BOISBUCHET RESIDENCY PROGRAMME

CARLA WIECHERS

SEASON 2025

During her residency, Carla Wiechers, educational editor-in-chief & concept designer, often began the day with a walk through the fields with the big trees, along the paths to the lake, boots wet and mind open, returning with small treasures: a thought, a story, a question.

These fragments slowly found their way into her Trendbook for children, a growing collection of life skills seen through the eyes of children: noticing, collecting, wandering, imagining and making. The book gathers the real questions, dreams and observations of children and turns them into small chapters that invite curiosity and exploration. It is not a method, but an invitation to rethink what learning could be when it starts from children’s voices.

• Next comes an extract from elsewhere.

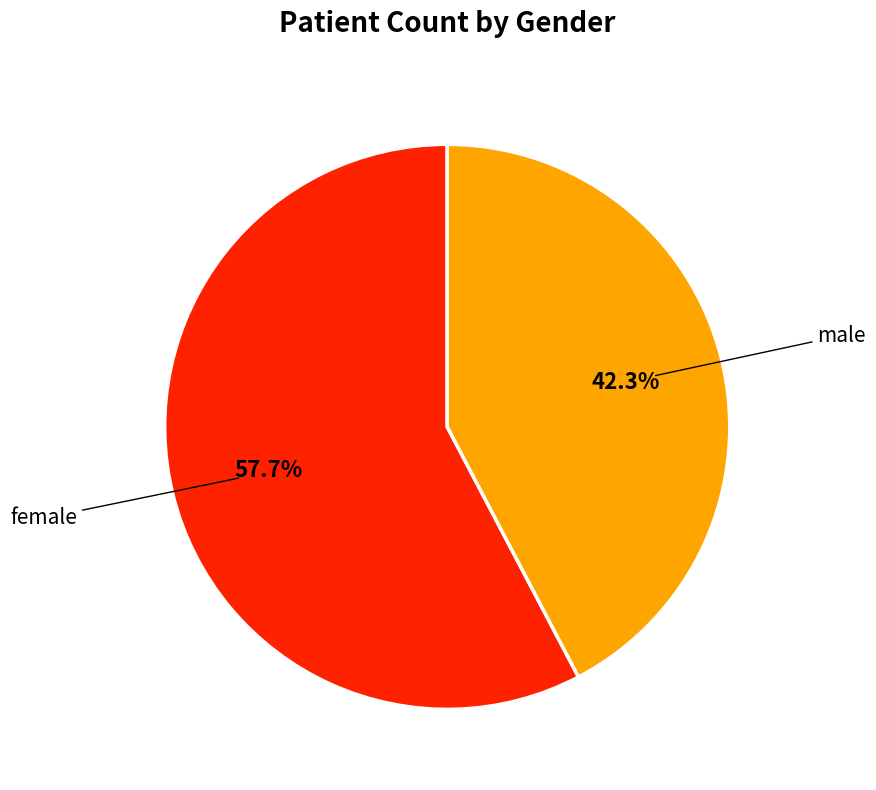

What portion of the pie excludes female?

42.3%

Boisbuchet turned out to be the perfect place for this kind of work. Ideas rarely arrive in straight lines there. They appear while walking, during conversations at the long tables, or while looking at materials in the workshops. Carla found herself working much like the children in the book, collecting fragments, a thought, a shape, a story, an object and letting them slowly connect.

One of her favourite places to work was the Paper Pavilion by the Japanese architect Shigeru Ban. Light, open and built from simple materials, it felt like the perfect playground for ideas, a space where experiments could remain experiments and where small observations could quietly grow into stories.

Equally inspiring were the other residents: designers, makers and thinkers moving between disciplines, sharing ideas, tools and perspectives. And of course the spirit of Alexander von Vegesack, whose way of seeing design as a web of connections between objects, people and stories quietly runs through this place.

It is striking how a single week can shift perspective, loosen habits, and send someone home looking at their work and themselves with fresh curiosity, new playfulness, and just a little more rebellious courage.

“In the end Boisbuchet became more than a workspace. It became a playground for thinking.”